03/05/2016, 07:03:57 PM

by Rob Marchant

Political historians will one day chronicle last week. In their texts, Thursday will surely turn out to have been a watershed day for Labour. It was the day that the party could no longer ignore the fact that some of its senior people not only tolerate anti-Semites in their ranks, but can even slide into making similarly ignorant statements themselves. That it truly had a problem.

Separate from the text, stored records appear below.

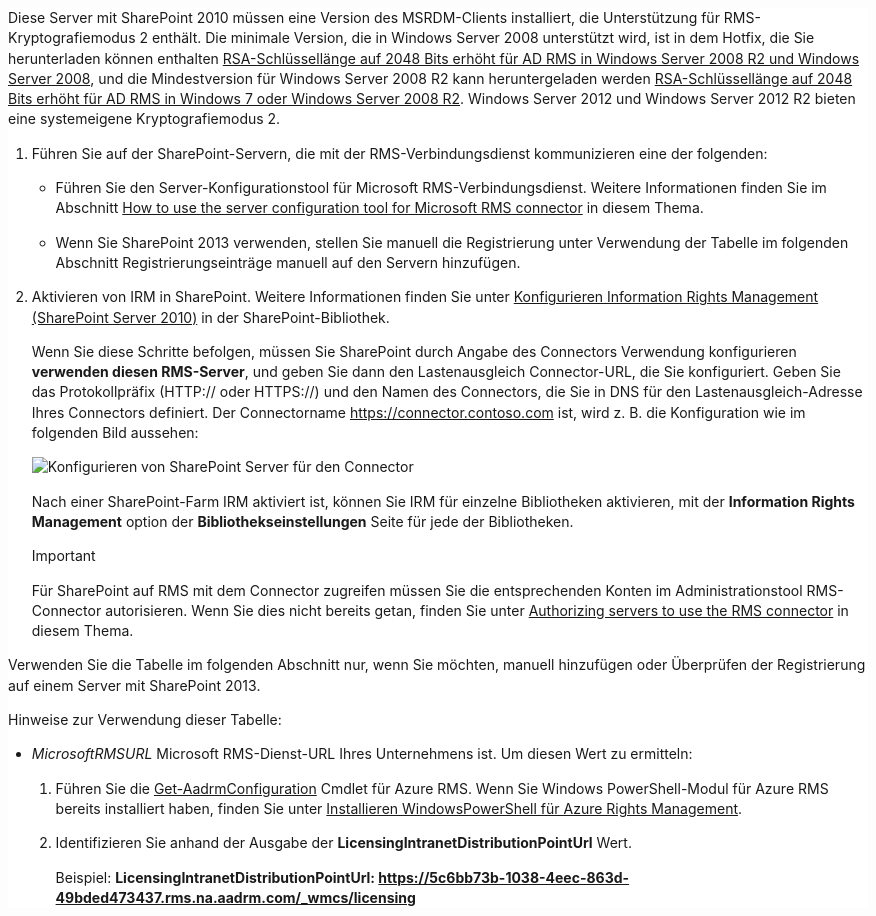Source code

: Diese Server mit SharePoint 2010 müssen eine Version des MSRDM-Clients installiert, die Unterstützung für RMS-Kryptografiemodus 2 enthält. Die minimale Version, die in Windows Server 2008 unterstützt wird, ist in dem Hotfix, die Sie herunterladen können enthalten [RSA-Schlüssellänge auf 2048 Bits erhöht für AD RMS in Windows Server 2008 R2 und Windows Server 2008](http://support.microsoft.com/kb/2627272), und die Mindestversion für Windows Server 2008 R2 kann heruntergeladen werden [RSA-Schlüssellänge auf 2048 Bits erhöht für AD RMS in Windows 7 oder Windows Server 2008 R2](http://support.microsoft.com/kb/2627273). Windows Server 2012 und Windows Server 2012 R2 bieten eine systemeigene Kryptografiemodus 2.

1. Führen Sie auf der SharePoint-Servern, die mit der RMS-Verbindungsdienst kommunizieren eine der folgenden:

   - Führen Sie den Server-Konfigurationstool für Microsoft RMS-Verbindungsdienst. Weitere Informationen finden Sie im Abschnitt [How to use the server configuration tool for Microsoft RMS connector](../../ems/AADRightsMgmt/Deploying-the-Azure-Rights-Management-Connector.md#BKMK_HowToRunTheTool) in diesem Thema.

   - Wenn Sie SharePoint 2013 verwenden, stellen Sie manuell die Registrierung unter Verwendung der Tabelle im folgenden Abschnitt Registrierungseinträge manuell auf den Servern hinzufügen.

2. Aktivieren von IRM in SharePoint. Weitere Informationen finden Sie unter [Konfigurieren Information Rights Management (SharePoint Server 2010)](https://technet.microsoft.com/library/hh545607%28v=office.14%29.aspx) in der SharePoint-Bibliothek.

   Wenn Sie diese Schritte befolgen, müssen Sie SharePoint durch Angabe des Connectors Verwendung konfigurieren **verwenden diesen RMS-Server**, und geben Sie dann den Lastenausgleich Connector-URL, die Sie konfiguriert. Geben Sie das Protokollpräfix (HTTP:// oder HTTPS://) und den Namen des Connectors, die Sie in DNS für den Lastenausgleich-Adresse Ihres Connectors definiert. Der Connectorname https://connector.contoso.com ist, wird z. B. die Konfiguration wie im folgenden Bild aussehen:

   ![Konfigurieren von SharePoint Server für den Connector](../../ "AzRMS_SharePointConnector")

   Nach einer SharePoint-Farm IRM aktiviert ist, können Sie IRM für einzelne Bibliotheken aktivieren, mit der **Information Rights Management** option der **Bibliothekseinstellungen** Seite für jede der Bibliotheken.

   > [!IMPORTANT]
   >    Für SharePoint auf RMS mit dem Connector zugreifen müssen Sie die entsprechenden Konten im Administrationstool RMS-Connector autorisieren. Wenn Sie dies nicht bereits getan, finden Sie unter [Authorizing servers to use the RMS connector](../../ems/AADRightsMgmt/Deploying-the-Azure-Rights-Management-Connector.md#AuthorizingServers) in diesem Thema.

Verwenden Sie die Tabelle im folgenden Abschnitt nur, wenn Sie möchten, manuell hinzufügen oder Überprüfen der Registrierung auf einem Server mit SharePoint 2013.

Hinweise zur Verwendung dieser Tabelle:

- *MicrosoftRMSURL* Microsoft RMS-Dienst-URL Ihres Unternehmens ist. Um diesen Wert zu ermitteln:

   1. Führen Sie die [Get-AadrmConfiguration](http://msdn.microsoft.com/library/windowsazure/dn629410.aspx) Cmdlet für Azure RMS. Wenn Sie Windows PowerShell-Modul für Azure RMS bereits installiert haben, finden Sie unter [Installieren WindowsPowerShell für Azure Rights Management](../../ems/AADRightsMgmt/Installing-Windows-PowerShell-for-Azure-Rights-Management.md).

   2. Identifizieren Sie anhand der Ausgabe der **LicensingIntranetDistributionPointUrl** Wert.

      Beispiel: **LicensingIntranetDistributionPointUrl: https://5c6bb73b-1038-4eec-863d-49bded473437.rms.na.aadrm.com/_wmcs/licensing**
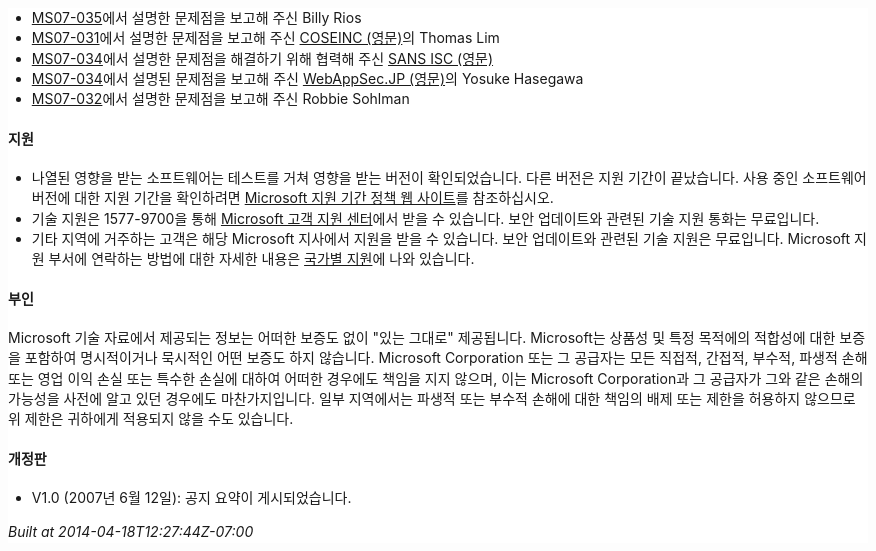 -   [MS07-035](http://technet.microsoft.com/security/bulletin/ms07-035)에서 설명한 문제점을 보고해 주신 Billy Rios
-   [MS07-031](http://technet.microsoft.com/security/bulletin/ms07-031)에서 설명한 문제점을 보고해 주신 [COSEINC (영문)](http://www.coseinc.com/)의 Thomas Lim
-   [MS07-034](http://technet.microsoft.com/security/bulletin/ms07-034)에서 설명한 문제점을 해결하기 위해 협력해 주신 [SANS ISC (영문)](http://isc.sans.org/)
-   [MS07-034](http://technet.microsoft.com/security/bulletin/ms07-034)에서 설명된 문제점을 보고해 주신 [WebAppSec.JP (영문)](https://www.webappsec.jp/)의 Yosuke Hasegawa
-   [MS07-032](http://technet.microsoft.com/security/bulletin/ms07-032)에서 설명한 문제점을 보고해 주신 Robbie Sohlman

#### 지원

-   나열된 영향을 받는 소프트웨어는 테스트를 거쳐 영향을 받는 버전이 확인되었습니다. 다른 버전은 지원 기간이 끝났습니다. 사용 중인 소프트웨어 버전에 대한 지원 기간을 확인하려면 [Microsoft 지원 기간 정책 웹 사이트](http://go.microsoft.com/fwlink/?linkid=21742)를 참조하십시오.
-   기술 지원은 1577-9700을 통해 [Microsoft 고객 지원 센터](http://go.microsoft.com/fwlink/?linkid=21131)에서 받을 수 있습니다. 보안 업데이트와 관련된 기술 지원 통화는 무료입니다.
-   기타 지역에 거주하는 고객은 해당 Microsoft 지사에서 지원을 받을 수 있습니다. 보안 업데이트와 관련된 기술 지원은 무료입니다. Microsoft 지원 부서에 연락하는 방법에 대한 자세한 내용은 [국가별 지원](http://go.microsoft.com/fwlink/?linkid=21155)에 나와 있습니다.

#### 부인

Microsoft 기술 자료에서 제공되는 정보는 어떠한 보증도 없이 "있는 그대로" 제공됩니다. Microsoft는 상품성 및 특정 목적에의 적합성에 대한 보증을 포함하여 명시적이거나 묵시적인 어떤 보증도 하지 않습니다. Microsoft Corporation 또는 그 공급자는 모든 직접적, 간접적, 부수적, 파생적 손해 또는 영업 이익 손실 또는 특수한 손실에 대하여 어떠한 경우에도 책임을 지지 않으며, 이는 Microsoft Corporation과 그 공급자가 그와 같은 손해의 가능성을 사전에 알고 있던 경우에도 마찬가지입니다. 일부 지역에서는 파생적 또는 부수적 손해에 대한 책임의 배제 또는 제한을 허용하지 않으므로 위 제한은 귀하에게 적용되지 않을 수도 있습니다.

#### 개정판

-   V1.0 (2007년 6월 12일): 공지 요약이 게시되었습니다.

*Built at 2014-04-18T12:27:44Z-07:00*
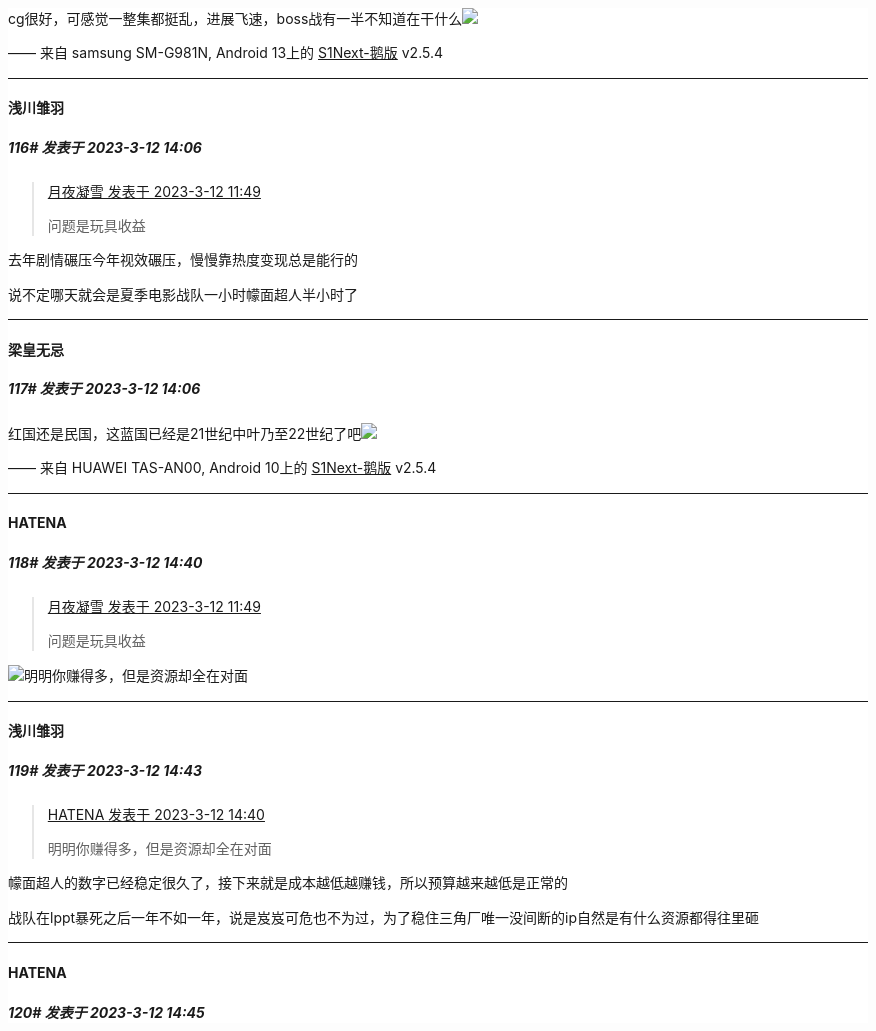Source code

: cg很好，可感觉一整集都挺乱，进展飞速，boss战有一半不知道在干什么<img src="https://static.saraba1st.com/image/smiley/face2017/068.png" referrerpolicy="no-referrer">

—— 来自 samsung SM-G981N, Android 13上的 [S1Next-鹅版](https://github.com/ykrank/S1-Next/releases) v2.5.4


*****

####  浅川雏羽  
##### 116#       发表于 2023-3-12 14:06

<blockquote><a href="httphttps://bbs.saraba1st.com/2b/forum.php?mod=redirect&amp;goto=findpost&amp;pid=60056450&amp;ptid=2106844" target="_blank">月夜凝雪 发表于 2023-3-12 11:49</a>

问题是玩具收益</blockquote>
去年剧情碾压今年视效碾压，慢慢靠热度变现总是能行的

说不定哪天就会是夏季电影战队一小时幪面超人半小时了

*****

####  梁皇无忌  
##### 117#       发表于 2023-3-12 14:06

红国还是民国，这蓝国已经是21世纪中叶乃至22世纪了吧<img src="https://static.saraba1st.com/image/smiley/face2017/001.png" referrerpolicy="no-referrer">

—— 来自 HUAWEI TAS-AN00, Android 10上的 [S1Next-鹅版](https://github.com/ykrank/S1-Next/releases) v2.5.4


*****

####  HATENA  
##### 118#       发表于 2023-3-12 14:40

<blockquote><a href="httphttps://bbs.saraba1st.com/2b/forum.php?mod=redirect&amp;goto=findpost&amp;pid=60056450&amp;ptid=2106844" target="_blank">月夜凝雪 发表于 2023-3-12 11:49</a>

问题是玩具收益</blockquote>
<img src="https://static.saraba1st.com/image/smiley/face2017/035.png" referrerpolicy="no-referrer">明明你赚得多，但是资源却全在对面


*****

####  浅川雏羽  
##### 119#       发表于 2023-3-12 14:43

<blockquote><a href="httphttps://bbs.saraba1st.com/2b/forum.php?mod=redirect&amp;goto=findpost&amp;pid=60058252&amp;ptid=2106844" target="_blank">HATENA 发表于 2023-3-12 14:40</a>

明明你赚得多，但是资源却全在对面</blockquote>
幪面超人的数字已经稳定很久了，接下来就是成本越低越赚钱，所以预算越来越低是正常的

战队在lppt暴死之后一年不如一年，说是岌岌可危也不为过，为了稳住三角厂唯一没间断的ip自然是有什么资源都得往里砸

*****

####  HATENA  
##### 120#       发表于 2023-3-12 14:45
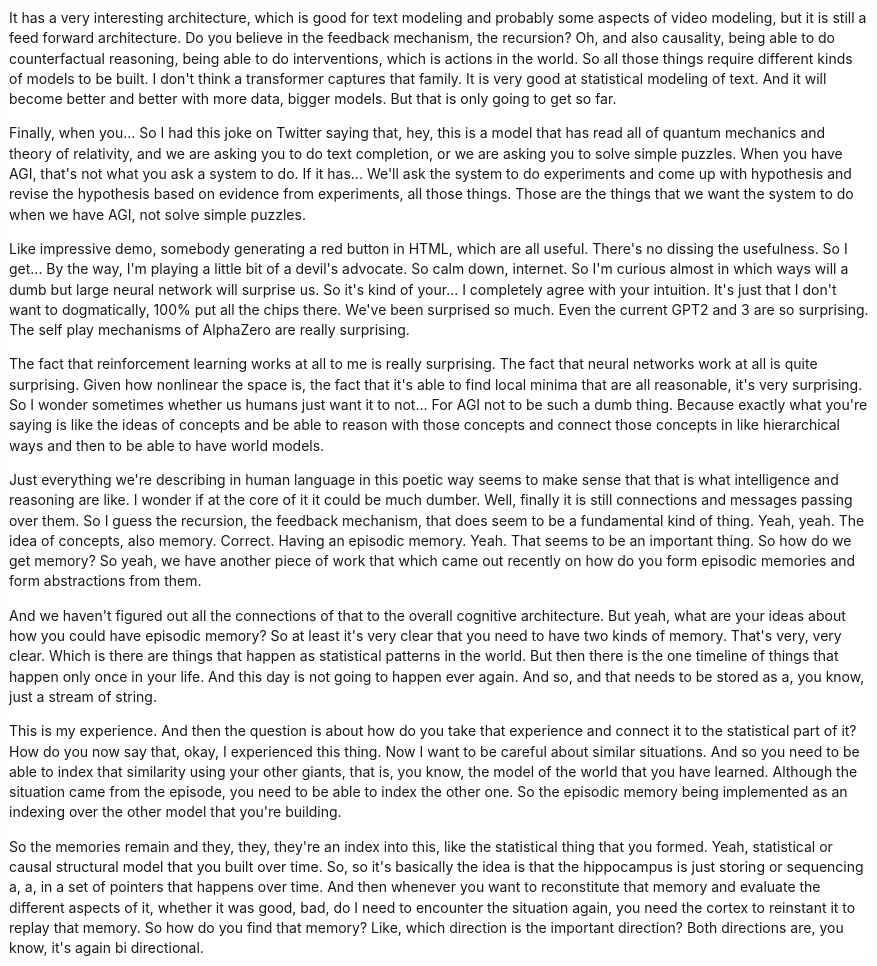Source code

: It has a very interesting architecture, which is good for text modeling and probably some aspects of video modeling, but it is still a feed forward architecture. Do you believe in the feedback mechanism, the recursion? Oh, and also causality, being able to do counterfactual reasoning, being able to do interventions, which is actions in the world. So all those things require different kinds of models to be built. I don't think a transformer captures that family. It is very good at statistical modeling of text. And it will become better and better with more data, bigger models. But that is only going to get so far.

Finally, when you... So I had this joke on Twitter saying that, hey, this is a model that has read all of quantum mechanics and theory of relativity, and we are asking you to do text completion, or we are asking you to solve simple puzzles. When you have AGI, that's not what you ask a system to do. If it has... We'll ask the system to do experiments and come up with hypothesis and revise the hypothesis based on evidence from experiments, all those things. Those are the things that we want the system to do when we have AGI, not solve simple puzzles.

Like impressive demo, somebody generating a red button in HTML, which are all useful. There's no dissing the usefulness. So I get... By the way, I'm playing a little bit of a devil's advocate. So calm down, internet. So I'm curious almost in which ways will a dumb but large neural network will surprise us. So it's kind of your... I completely agree with your intuition. It's just that I don't want to dogmatically, 100% put all the chips there. We've been surprised so much. Even the current GPT2 and 3 are so surprising. The self play mechanisms of AlphaZero are really surprising.

The fact that reinforcement learning works at all to me is really surprising. The fact that neural networks work at all is quite surprising. Given how nonlinear the space is, the fact that it's able to find local minima that are all reasonable, it's very surprising. So I wonder sometimes whether us humans just want it to not... For AGI not to be such a dumb thing. Because exactly what you're saying is like the ideas of concepts and be able to reason with those concepts and connect those concepts in like hierarchical ways and then to be able to have world models.

Just everything we're describing in human language in this poetic way seems to make sense that that is what intelligence and reasoning are like. I wonder if at the core of it it could be much dumber. Well, finally it is still connections and messages passing over them. So I guess the recursion, the feedback mechanism, that does seem to be a fundamental kind of thing. Yeah, yeah. The idea of concepts, also memory. Correct. Having an episodic memory. Yeah. That seems to be an important thing. So how do we get memory? So yeah, we have another piece of work that which came out recently on how do you form episodic memories and form abstractions from them.

And we haven't figured out all the connections of that to the overall cognitive architecture. But yeah, what are your ideas about how you could have episodic memory? So at least it's very clear that you need to have two kinds of memory. That's very, very clear. Which is there are things that happen as statistical patterns in the world. But then there is the one timeline of things that happen only once in your life. And this day is not going to happen ever again. And so, and that needs to be stored as a, you know, just a stream of string.

This is my experience. And then the question is about how do you take that experience and connect it to the statistical part of it? How do you now say that, okay, I experienced this thing. Now I want to be careful about similar situations. And so you need to be able to index that similarity using your other giants, that is, you know, the model of the world that you have learned. Although the situation came from the episode, you need to be able to index the other one. So the episodic memory being implemented as an indexing over the other model that you're building.

So the memories remain and they, they, they're an index into this, like the statistical thing that you formed. Yeah, statistical or causal structural model that you built over time. So, so it's basically the idea is that the hippocampus is just storing or sequencing a, a, in a set of pointers that happens over time. And then whenever you want to reconstitute that memory and evaluate the different aspects of it, whether it was good, bad, do I need to encounter the situation again, you need the cortex to reinstant it to replay that memory. So how do you find that memory? Like, which direction is the important direction? Both directions are, you know, it's again bi directional.
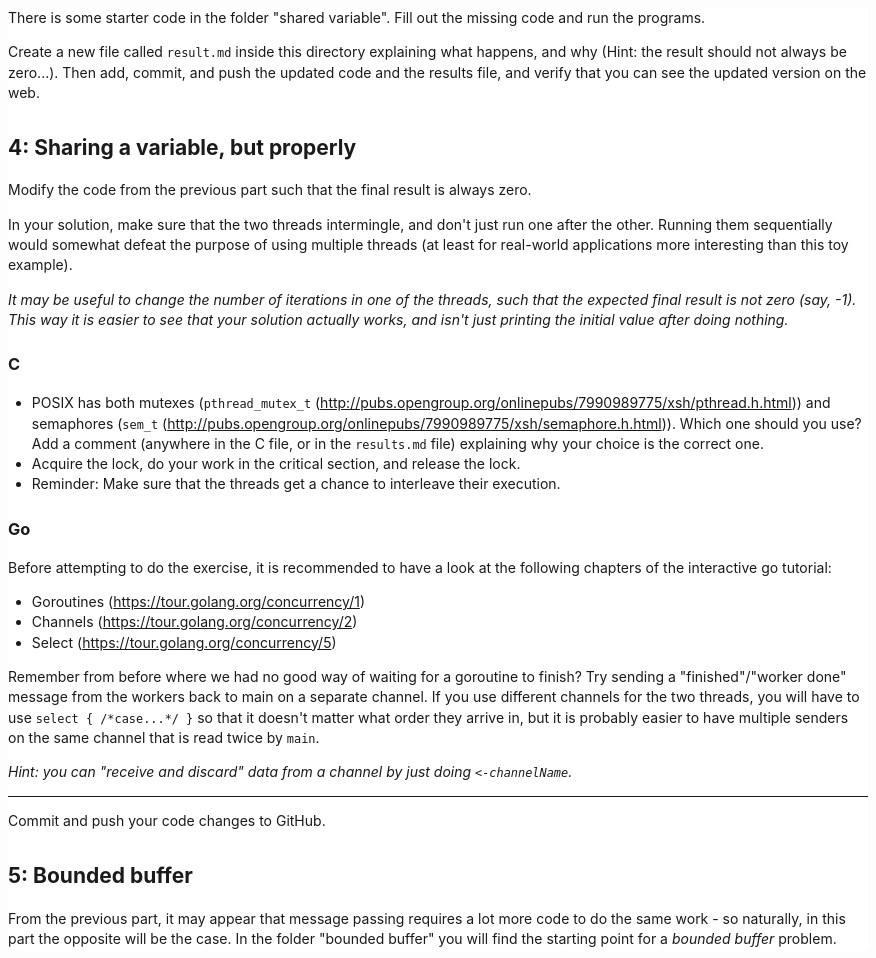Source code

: There is some starter code in the folder "shared variable". Fill out the missing code and run the programs.

Create a new file called `result.md` inside this directory explaining what happens, and why (Hint: the result should not always be zero...). Then add, commit, and push the updated code and the results file, and verify that you can see the updated version on the web.


4: Sharing a variable, but properly
-----------------------------------

Modify the code from the previous part such that the final result is always zero.

In your solution, make sure that the two threads intermingle, and don't just run one after the other. Running them sequentially would somewhat defeat the purpose of using multiple threads (at least for real-world applications more interesting than this toy example).

*It may be useful to change the number of iterations in one of the threads, such that the expected final result is not zero (say, -1). This way it is easier to see that your solution actually works, and isn't just printing the initial value after doing nothing.*

### C

 - POSIX has both mutexes (`pthread_mutex_t` (http://pubs.opengroup.org/onlinepubs/7990989775/xsh/pthread.h.html)) and semaphores (`sem_t` (http://pubs.opengroup.org/onlinepubs/7990989775/xsh/semaphore.h.html)). Which one should you use? Add a comment (anywhere in the C file, or in the `results.md` file) explaining why your choice is the correct one.
 - Acquire the lock, do your work in the critical section, and release the lock.
 - Reminder: Make sure that the threads get a chance to interleave their execution.


### Go



Before attempting to do the exercise, it is recommended to have a look at the following chapters of the interactive go tutorial:
 - Goroutines (https://tour.golang.org/concurrency/1)
 - Channels (https://tour.golang.org/concurrency/2)
 - Select (https://tour.golang.org/concurrency/5)

Remember from before where we had no good way of waiting for a goroutine to finish? Try sending a "finished"/"worker done" message from the workers back to main on a separate channel. If you use different channels for the two threads, you will have to use `select { /*case...*/ }` so that it doesn't matter what order they arrive in, but it is probably easier to have multiple senders on the same channel that is read twice by `main`. 

*Hint: you can "receive and discard" data from a channel by just doing `<-channelName`.*

---

Commit and push your code changes to GitHub.

5: Bounded buffer
-----------------

From the previous part, it may appear that message passing requires a lot more code to do the same work - so naturally, in this part the opposite will be the case. In the folder "bounded buffer" you will find the starting point for a *bounded buffer* problem.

Jeremy Corbyn, though apparently unfazed by associating with Holocaust deniers such as Paul Eisen and extremist preachers such as Raed Salah (check out his “hilarious” swastika joke here), is not thought by most commentators to be remotely anti-Semitic. But his willingness to embrace all-comers in the name of “dialogue” between communities, especially on the question of Palestine, has made him used to mentally blocking out the offensive things that others may say about Jews, to the point where he appears not even to see the problem.

For example, when hosting a talk show on Iran’s notorious propaganda channel Press TV (whose UK broadcasting licence was revoked by the present government): witness here how he pulls up a caller over US involvement in Palestine, but responds merely with the answer “okay” when the caller calls Israel a “disease”. Nice.

But he – or his office, at least – took an enormous step yesterday in suspending one of his party’s most famous figures and one of his own strongest supporters, Ken Livingstone.

While the reasons for Livingstone’s suspension seem fairly straightforward, Corbyn as leader has been extremely slow to act on the issue of anti-Semitism in general. Only the day before, he had been content with Naz Shah’s “fulsome apology”; until later that same day, when the media clamour became too much and she was suspended in a humiliating U-turn.